Galling
Galling occurs mainly because of friction and heat. A 300 series with a 300 series fastener will gall under pressure – ask the yacht guys. Hardening the stainless will help, as will a clean surface. A 300 series wire with a 400 series fitting is better.
A300 series is not very cooperative under normal machining operations. Try drilling a hole in 300 series, go very slow and get rid of the heat or the drill bit will turn blue with heat and fail. The same thing happens when you try and cut a thread in 300 stainless – the cut thread is microscopically dirty and rough.
A piece of steel has a grain, like a piece of wood, running length wise down the bar. When you cut a thread you have pieces of unsupported grain hanging out in the breeze. Plus with a cut thread, you have that big stress riser where the cut thread ends at the shank rolling, and then the thread is rolled back up to the specified diameter.
With a rolled thread, the grain runs around the rollers, so the grain is not interrupted, but continuous and the thread is microscopically clean and smooth. With a rolled thread, you have to reduce the shank of the wire to the effective diameter, which is called the pitch line. and all the force goes down through the pitch line. With a 1/4-28 thread, you need to reduce the diameter of the shank down from .250" to .226". You can grind the shank, which interrupts the grain flow, or swage it. By using a rotary swager, we can reduce the shank diameter down to the effective diameter, preserve the grain structure of the shank and work harden it. Then we roll the thread up to the nominal diameter, or just slightly below it.
Watch on YouTube: »Threading on the Old School Aero channel.
This gives us a microscopically clean and smooth thread surface, reducing friction. Swaging the shank increases the hardness of the shank, rolling the thread increases it further, without making it brittle.
The 300 series wire is the part that galls, just as an aluminum bolt will gall on an aluminum nut. The 400 series fitting does not tend to gall, it is heat treated so is hard.

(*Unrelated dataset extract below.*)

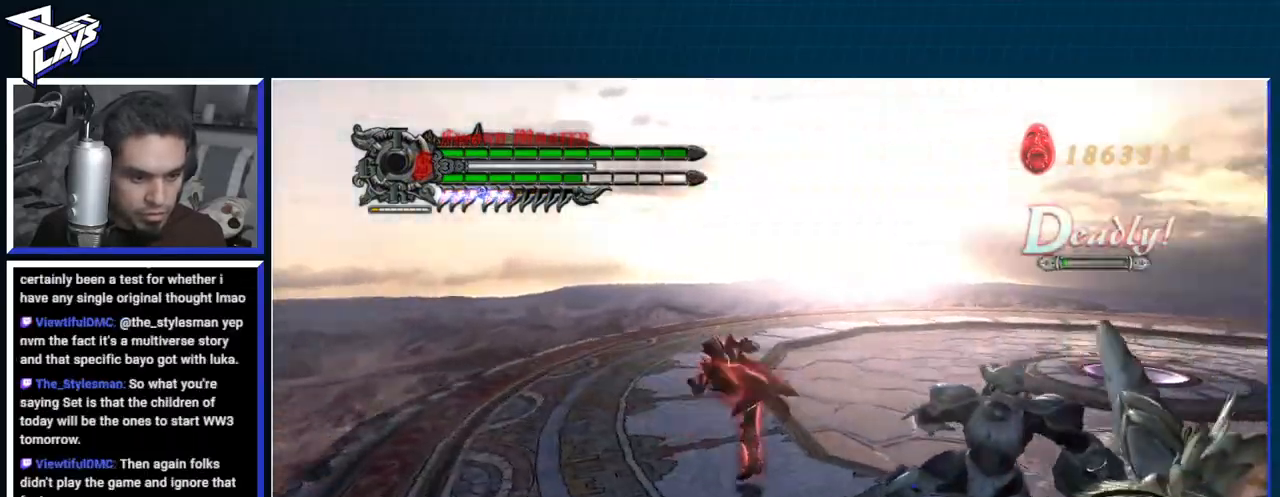
{"buttons": ["R1"], "left_stick": "center", "right_stick": "center", "events": [[17, "R2", "up"], [83, "R2", "down"], [150, "right_stick", "center"], [200, "R2", "up"], [400, "R1", "down"]]}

The AN spec calls for a medium fit thread, certainly not a close tolerance fit, presumably to prevent galling. You need a few thousanths of an inch clearance to get a bit of lubrication in there. The force all goes down the pitch line, so with a 1/4-28 thread any thread diameter above .226" is a bonus. I installed a 9/32" (BSF) fitting on a 1/4-26 (BSF) wire to see where it would let go. It took over 3,000lbs to make it give up.